本次示例 repmgr.conf 文件放到以下位置：/etc/postgresql/11/main/repmgr.conf 。

【使用注意】

repmgr.conf不应存储在 PostgreSQL 数据目录中，因为在设置或重新初始化 PostgreSQL 服务器时它可能会被覆盖；

如果将 repmgr 二进制文件放置在 PostgreSQL 安装目录以外的位置，指定 repmgr_bindir 以启用 repmgr 在其他节点上执行操作（例如：repmgr cluster crosscheck）。

1.5 注册主服务器

要使 repmgr 支持复制集群，必须使用 repmgr 注册主节点（repmgr primary register）。这将安装 repmgr扩展和元数据对象，并为主服务器添加元数据记录。

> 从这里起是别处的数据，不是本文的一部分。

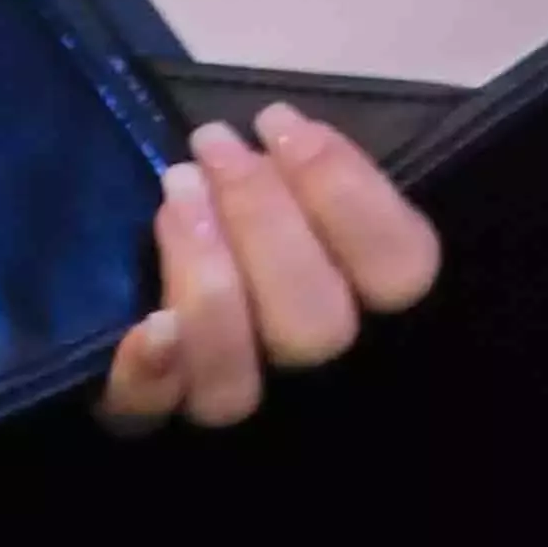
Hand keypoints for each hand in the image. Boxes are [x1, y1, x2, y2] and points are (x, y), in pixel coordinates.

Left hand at [94, 105, 438, 432]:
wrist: (164, 318)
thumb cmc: (255, 223)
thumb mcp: (301, 195)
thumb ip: (315, 181)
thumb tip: (286, 138)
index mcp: (373, 310)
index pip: (400, 269)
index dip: (343, 191)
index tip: (279, 124)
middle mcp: (318, 376)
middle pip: (315, 325)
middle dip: (260, 218)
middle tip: (214, 144)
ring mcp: (238, 409)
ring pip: (238, 383)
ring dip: (206, 275)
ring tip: (177, 187)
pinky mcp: (155, 422)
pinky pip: (153, 417)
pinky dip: (149, 373)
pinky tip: (147, 326)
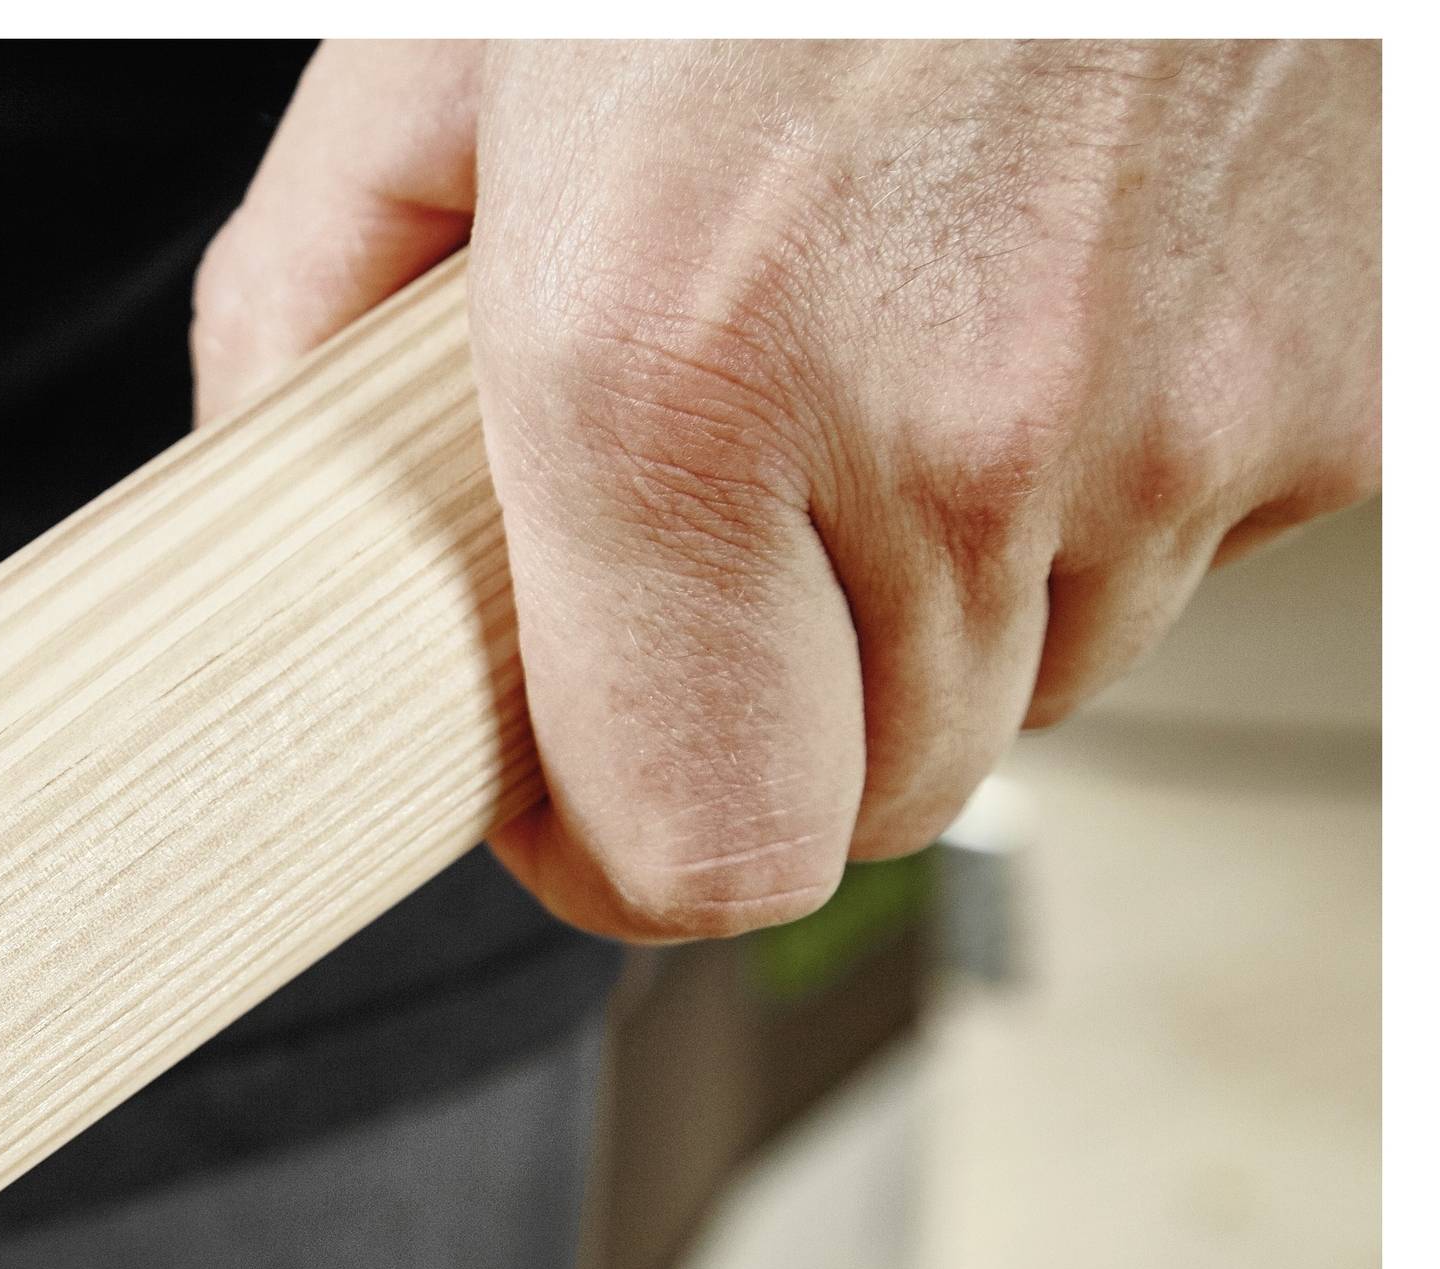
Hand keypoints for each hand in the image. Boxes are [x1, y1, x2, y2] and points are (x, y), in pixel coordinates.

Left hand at [193, 41, 1379, 939]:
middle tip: (711, 548)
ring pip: (1026, 689)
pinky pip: (1184, 554)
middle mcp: (946, 431)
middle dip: (765, 720)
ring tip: (883, 359)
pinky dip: (1103, 483)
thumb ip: (313, 294)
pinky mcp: (1350, 388)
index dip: (610, 852)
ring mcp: (1179, 418)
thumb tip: (269, 484)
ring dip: (932, 598)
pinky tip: (1044, 293)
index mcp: (665, 369)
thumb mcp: (453, 37)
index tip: (568, 784)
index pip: (690, 855)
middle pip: (866, 801)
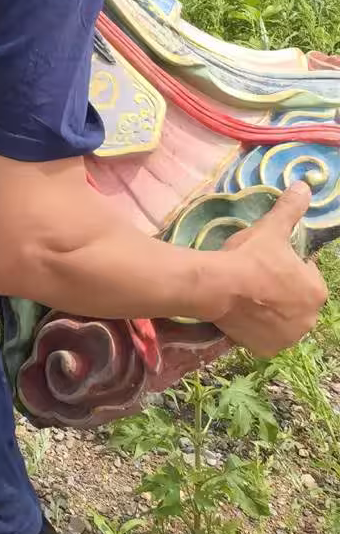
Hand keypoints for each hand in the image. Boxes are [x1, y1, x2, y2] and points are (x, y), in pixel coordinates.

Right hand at [210, 184, 328, 356]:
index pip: (307, 275)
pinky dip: (258, 329)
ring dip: (272, 310)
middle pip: (297, 300)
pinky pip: (266, 336)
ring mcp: (288, 337)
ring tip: (249, 295)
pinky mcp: (267, 348)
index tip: (269, 261)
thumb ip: (290, 208)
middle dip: (283, 291)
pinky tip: (244, 314)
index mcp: (316, 290)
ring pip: (283, 320)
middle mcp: (309, 319)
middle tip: (257, 278)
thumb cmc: (249, 256)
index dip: (288, 266)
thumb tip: (305, 184)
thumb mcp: (271, 228)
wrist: (218, 285)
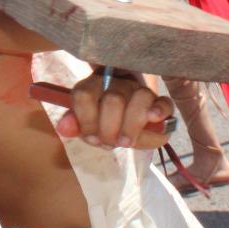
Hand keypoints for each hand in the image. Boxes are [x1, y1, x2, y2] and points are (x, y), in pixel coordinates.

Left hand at [56, 74, 173, 149]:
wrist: (129, 117)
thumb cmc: (103, 120)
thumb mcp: (86, 123)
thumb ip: (75, 124)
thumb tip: (64, 128)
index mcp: (93, 86)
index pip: (84, 95)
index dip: (86, 120)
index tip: (91, 138)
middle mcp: (117, 84)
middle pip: (112, 101)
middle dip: (109, 129)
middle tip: (109, 143)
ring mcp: (140, 91)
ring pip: (139, 98)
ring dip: (131, 125)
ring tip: (125, 141)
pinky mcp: (160, 102)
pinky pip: (164, 101)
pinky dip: (159, 110)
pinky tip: (153, 118)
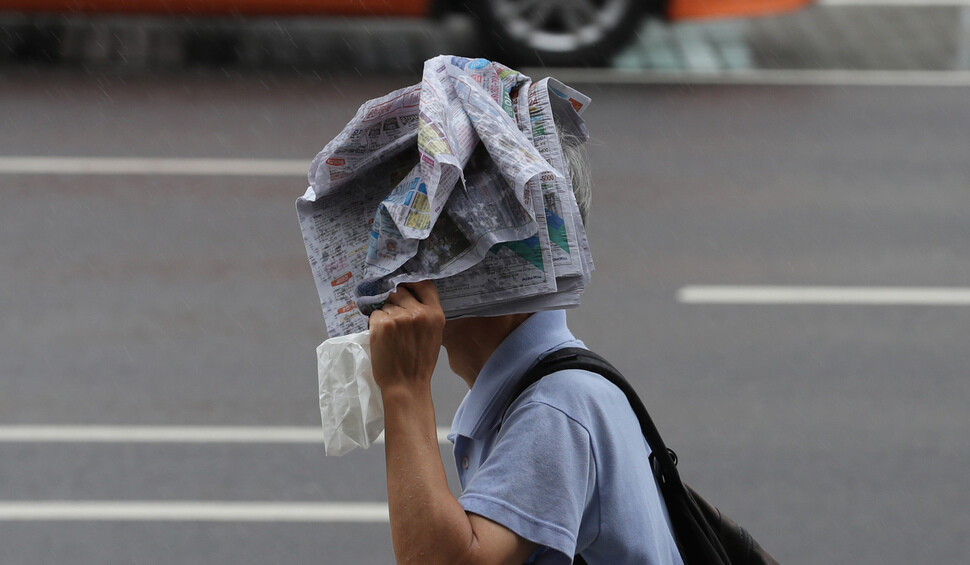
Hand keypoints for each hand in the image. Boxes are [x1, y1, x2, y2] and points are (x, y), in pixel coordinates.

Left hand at [368, 280, 444, 394]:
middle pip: (400, 291)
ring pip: (385, 303)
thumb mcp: (434, 334)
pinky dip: (375, 323)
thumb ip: (426, 313)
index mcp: (435, 314)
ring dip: (384, 313)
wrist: (406, 385)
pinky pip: (374, 313)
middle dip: (394, 301)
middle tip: (394, 318)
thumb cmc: (419, 362)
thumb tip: (409, 294)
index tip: (404, 285)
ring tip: (390, 333)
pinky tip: (381, 336)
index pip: (424, 283)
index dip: (412, 281)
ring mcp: (399, 317)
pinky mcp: (382, 324)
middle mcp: (418, 312)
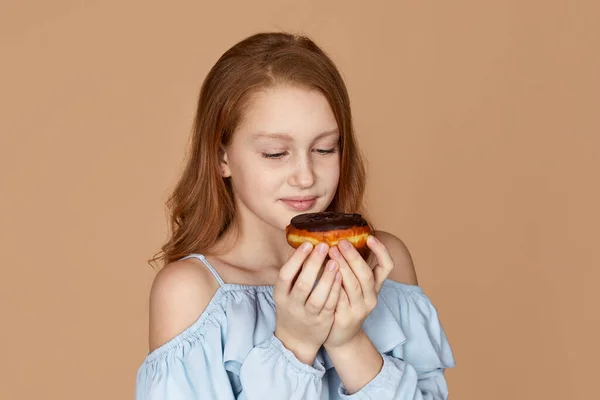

# su - postgres -c "/usr/lib/postgresql/11/bin/repmgr -f /etc/postgresql/11/main/repmgr.conf primary register" INFO: connecting to primary database... NOTICE: attempting to install extension "repmgr" NOTICE: "repmgr" extension successfully installed NOTICE: primary node record (ID: 1) registered

查看集群信息

# su - postgres -c "/usr/lib/postgresql/11/bin/repmgr -f /etc/postgresql/11/main/repmgr.conf cluster show"
 ID | Name  | Role    | Status    | Upstream | Location | Priority | Timeline | Connection string                                                                          
----+-------+---------+-----------+----------+----------+----------+----------+---------------------------------------------------------------------------------------------
 1  | node1 | primary | * running |          | default  | 100      | 1        | host=127.0.0.1 port=5432 user=repmgr dbname=repmgr connect_timeout=2 password=test1234

查看 repmgr 元数据表

repmgr=# SELECT * FROM repmgr.nodes;
 node_id | upstream_node_id | active | node_name |  type   | location | priority |                                          conninfo                                           | repluser | slot_name |             config_file             
---------+------------------+--------+-----------+---------+----------+----------+---------------------------------------------------------------------------------------------+----------+-----------+-------------------------------------
       1 |                  | t      | node1     | primary | default  |      100 | host=127.0.0.1 port=5432 user=repmgr dbname=repmgr connect_timeout=2 password=test1234 | repmgr   |           | /etc/postgresql/11/main/repmgr.conf

配置文件发生改变，需要在每个节点执行

$ repmgr primary register --force -f /path/to/repmgr.conf $ repmgr standby register --force -f /path/to/repmgr.conf $ repmgr witness register --force -f /path/to/repmgr.conf -h primary_host

【使用注意】

repmgr 不能以 root 用户运行。

1.6 启动 repmgrd

1、修改 postgresql.conf 文件

加入 repmgr 共享库（在之前的共享库中在加入 repmgr 即可）。

shared_preload_libraries = "passwordcheck, repmgr"

2、重启数据库

/usr/lib/postgresql/11/bin/pg_ctl restart

3、启动 repmgrd 服务

# 创建日志文件，repmgrd 的日志文件需要手动创建 su postgres mkdir -p /data/pglog/repmgr/ touch /data/pglog/repmgr/repmgrd.log # 启动 repmgrd 服务 /usr/lib/postgresql/11/bin/repmgrd -f /etc/postgresql/11/main/repmgr.conf start

1.7 repmgrd 日志轮换

为确保当前的 repmgrd 日志文件（repmgr.conf配置文件中用参数log_file指定的文件）不会无限增长，请将您的系统配置logrotate为定期轮换它。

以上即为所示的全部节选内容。